> READING PASSAGE:
==============================

# Turning on e-rep in off topic



## Desecrated (Sep 1, 2008)

Now when the 100k thread is gone, can't we turn on the e-rep function in the off-topic section, with so much happening in the mccain debate there is a shitload of funny posts that needs to be rep'ed.


----------



## The Dark Wolf (Sep 1, 2008)

Yeah... ah, I don't think that's gonna happen.


----------



## Chris (Sep 1, 2008)




----------



## Desecrated (Sep 1, 2008)

hahahaha, nice pictures.


----------



## Josh Lawson (Sep 6, 2008)

tytiiiore said:


> banned spammer.


What the fuck is wrong with this A-hole?


----------



## Shannon (Sep 6, 2008)

Josh Lawson said:


> What the fuck is wrong with this A-hole?



No worries. He has felt my wrath.


----------



## Scott (Sep 6, 2008)

What happened to Desecrated?


----------



## Lee (Sep 6, 2008)

Scott said:


> What happened to Desecrated?



I was wondering the same


----------



## Scott (Sep 6, 2008)

I don't care what _you_ were wondering!


----------



## Lee (Sep 6, 2008)

Scott said:


> I don't care what _you_ were wondering!

==============================

> ACTIONS TO TAKE:
**1.** In the forum thread about turning on e-rep, which section of the forum did Desecrated want the e-rep function turned on in?
**2.** Continue the forum thread about turning on e-rep in off topic, picking up from the last post shown.
The records that come next have no connection to the forum thread about turning on e-rep.

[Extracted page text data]
==============================

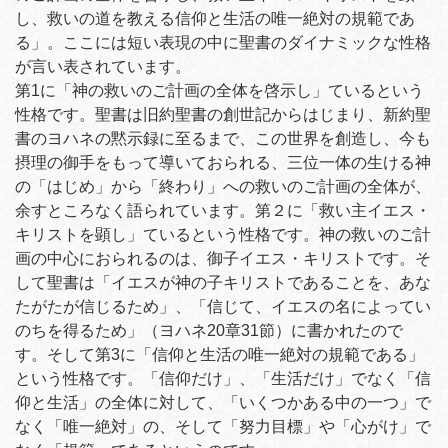
し、救いの道を教える信仰と生活の唯一絶対の規範であ
る」。ここには短い表現の中に聖書のダイナミックな性格
が言い表されています。
第1に「神の救いのご計画の全体を啓示し」ているという
性格です。聖書は旧約聖書の創世記からはじまり、新約聖
書のヨハネの黙示録に至るまで、この世界を創造し、今も
摂理の御手をもって導いておられる、三位一体の生ける神
の「はじめ」から「終わり」への救いのご計画の全体が、
余すところなく語られています。第２に「救い主イエス・
キリストを顕し」ているという性格です。神の救いのご計
画の中心におられるのは、御子イエス・キリストです。そ
して聖書は「イエスが神の子キリストであることを、あな
たがたが信じるため」、「信じて、イエスの名によってい
のちを得るため」（ヨハネ20章31節）に書かれたので
す。そして第3に「信仰と生活の唯一絶対の規範である」
という性格です。「信仰だけ」、「生活だけ」でなく「信
仰と生活」の全体に対して、「いくつかある中の一つ」で
なく「唯一絶対」の、そして「努力目標」や「心がけ」で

==============================

> TASK-BY-TASK RESULTS:
**1.** The off-topic section.

**2.**
Yeah, well screw you!


----------



## Shannon (Sep 6, 2008)

Desecrate was bad & he left. Account soon deleted. RIP.


----------



## Josh Lawson (Sep 6, 2008)

Scott said:


> What happened to Desecrated?


I was privileged to see his final diatribe. He posted a rant that was VERY DEROGATORY to Chris and the rest of the Mod Squad. The rant lasted all of about 4 minutes. I'd link to it, but the rant is gone so there is no point. This is what it was replaced with. It was kind of amazing....amazingly stupid. I liked Desecrated very much, but he fucked up something real proper. At least he went in a major blaze of glory.


----------



## Scott (Sep 6, 2008)

Damnit. Wish I would have TeVo'd that..


----------



## Josh Lawson (Sep 6, 2008)

Scott said:


> Damnit. Wish I would have TeVo'd that..


It really was incredible, I couldn't believe my eyes!


----------



## Josh Lawson (Sep 6, 2008)

http://www.sevenstring.org/forum/off-topic/66424-mod-team-cowards-assholes.html

The title of the thread would be enough, but there was more BELIEVE ME!!!!


----------



## Shannon (Sep 6, 2008)

Ok guys, returning to the e-rep at hand....


----------



## Josh Lawson (Sep 6, 2008)

Shannon said:


> Ok guys, returning to the e-rep at hand....


So what do you guys think about auto-signing all e-reps, neg. and pos.?


----------



## ZeroSignal (Sep 7, 2008)

Josh Lawson said:


> So what do you guys think about auto-signing all e-reps, neg. and pos.?



I am absolutely 100% for it. I do it to all of mine already so it's no big deal to me.


----------



## Zepp88 (Sep 7, 2008)

It might discourage random douchebaggery if they're all automatically signed.


----------



## distressed_romeo (Sep 7, 2008)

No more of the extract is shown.